[Goal] Gather every line of the records below that contains the word "name", and copy each one out.

------------------------------------------------------------

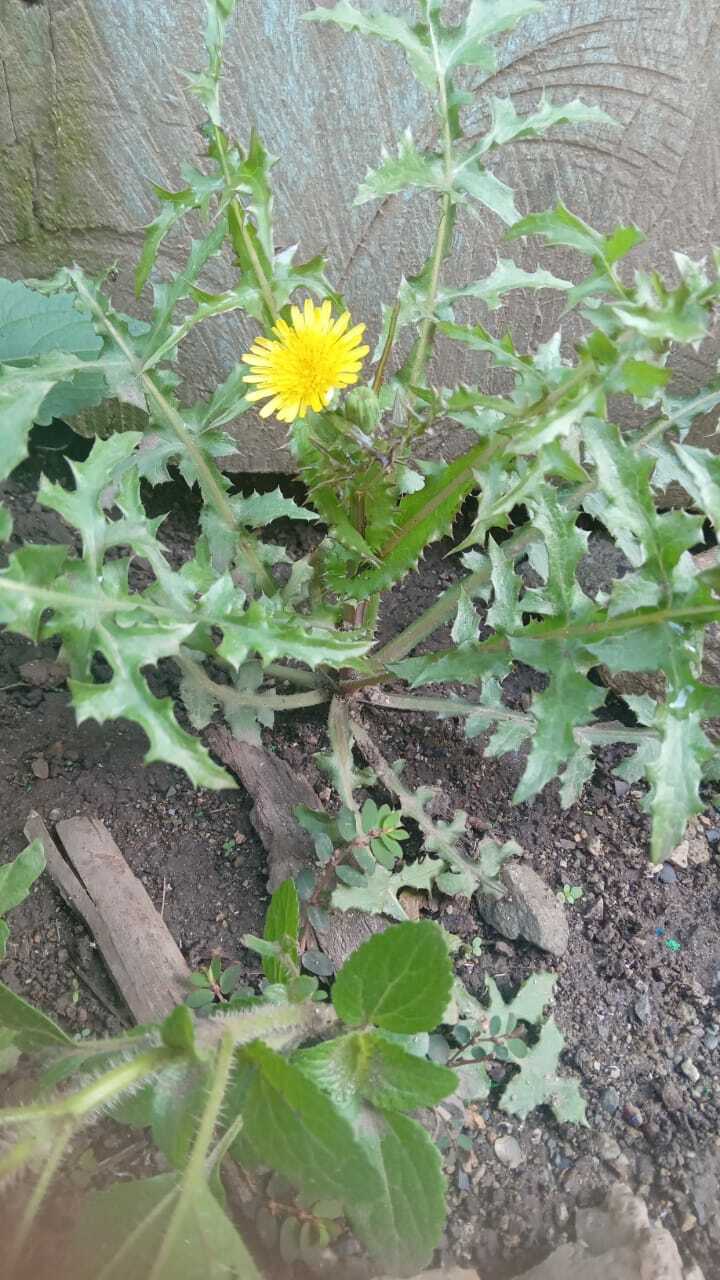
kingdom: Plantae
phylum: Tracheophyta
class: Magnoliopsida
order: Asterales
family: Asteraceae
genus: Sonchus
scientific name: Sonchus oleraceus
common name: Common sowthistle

------------------------------------------------------------

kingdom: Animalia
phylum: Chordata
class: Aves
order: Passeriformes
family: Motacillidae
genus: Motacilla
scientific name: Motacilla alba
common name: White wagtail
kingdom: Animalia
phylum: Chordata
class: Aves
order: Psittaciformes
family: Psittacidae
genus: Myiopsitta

------------------------------------------------------------

[In response]
scientific name: Sonchus oleraceus
common name: Common sowthistle
scientific name: Motacilla alba
common name: White wagtail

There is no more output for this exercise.